Секунду Свамбо ещё стоял, и за это время Апеллес пружинисто распрямился и не дал сопернику упасть самому, чудовищным ударом в челюсть швырнув негра на пол. Затем, пошатываясь, отошел в дальний угол и принялся равнодушно ждать, когда его объявят победителем.
— Вот тебе и один к пяти! — озадаченно пробормотал Илья. — Кто-то сегодня наверняка переедет в Отработку.
— Подстроен результат, что ли? — хмуро спросил отец.
— Нет. Ты же видишь, как он его свалил. Этот удар не запрещён, но просто не принято так бить. Весь сбор от этого матча лечение вряд ли оправдает. Видать, действительно у них дело на принцип пошло.
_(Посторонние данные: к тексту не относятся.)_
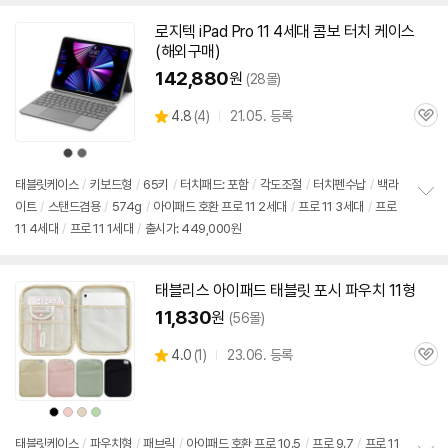
로지텍 iPad Pro 11 4세대 콤보 터치 케이스
(해외구매)
142,880
원
(28몰)
상
4.8
(
4)
21.05. 등록
관
별
품
심
점
상
상
리
품
품
색
색
뷰
상
상
태블릿케이스
/
키보드형
/
65키
/
터치패드: 포함
/
각도조절
/
터치펜수납
/
백라
이트
/
스탠드겸용
/
574g
/
아이패드
호환
프로
11
2세대
/
프로
11 3세대
/
프로
정
11 4세대
/
프로
11 1세대
/
출시가: 449,000원
보
펼
치
기
태블리스
아이패드
태블릿 포시 파우치
11형
11,830
원
(56몰)
상
4.0
(
1)
23.06. 등록
관
별
품
세부정보 열기/접기
심
점
리
상
상
상
상
뷰
품
품
품
품
색
색
색
색
상
상
상
상
태블릿케이스
/
파우치형
/
패브릭
/
아이패드
호환
프로
10.5
/
프로
9.7
/
프로
11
— Поганые у них принципы, — сказал Илья Ильич. — Зачем ты меня сюда привёл?
— А для того, чтобы ты посмотрел, как здешние старожилы удар держать умеют. А ведь эти по сравнению с ассирийцами, что на стенах стоят, — щенки. А тебе вздумалось такого со стены сшибить. Хочешь, пройдём в раздевалку? Там куча спарринг-партнёров мается. С любым можно договориться, что ты ему за полста лямишек в морду дашь. И не просто кулаком, а со свинчаткой. Если с ног собьёшь, он тебе деньги в двойном размере вернёт. Вот только никто ещё на этом деле не обогатился. Тут и исходные данные, и тренировка, и искусственно завышенный болевой порог. Понял теперь, против кого выступать приходится?
— Понять-то понял. Но я вот думаю, а ежели под ремни, когда руку бинтовать начну, пяток мнемонов положить и этаким кастетом твоего спарринг-партнёра перепаять… как думаешь, на ногах он устоит? Ежели вломить ему на всю сумму…
— Ты с ума сошёл! — сказал Илюшка.
— Я всего лишь исхожу из специфики местности. Если здесь нет ничего, кроме мнемонов, то и бить следует мнемонами.
— Икнуть не успеешь, как в Отработку улетишь.
— Или окажешься на стене.
— Да нет, если даже и собьёшь стражника, на тебя в ту же секунду вся их мощь обрушится. Понимаешь, в ту же секунду. Запаздывание у них две десятых, это уже много раз проверялось. Тут даже с ракетным ускорителем до гребня долететь не успеешь.
— А если бить будет один, а прыгать — другой?
— Даже если другой успеет вспрыгнуть, его скинут прежде, чем он успеет помочь своему товарищу. Уж с ним-то никто не станет церемониться, и запаздывания тут не будет.
Илья Ильич, не поднимаясь с места, глянул в сторону ринга, откуда служители выносили тело Свамбо. Никаких признаков жизни заметить в нём не удавалось, так что пришлось верить на слово, что негра вылечат и через год Апеллес снова встретится в чемпионате с неубиваемым соперником. Диктор по местной трансляции торжественной скороговоркой вещал, что греческий атлет обещал, став чемпионом, часть призовой суммы перечислить на лечение чернокожего варвара. «Иначе на будущий год мне не с кем будет боксировать!» — с восторгом повторил он слова Апеллеса.
«Рекламный трюк, — неприязненно подумал Илья Ильич. — Чемпионом ему ещё стать нужно, во второй полуфинальной паре тоже небось не кисейные барышни встречаются».
Потом он сказал главное:
— А другой, когда он на стене окажется, не должен своему товарищу помогать. Он должен стать в ряды защитников Цитадели и товарища вниз спихнуть. Вот и весь секрет.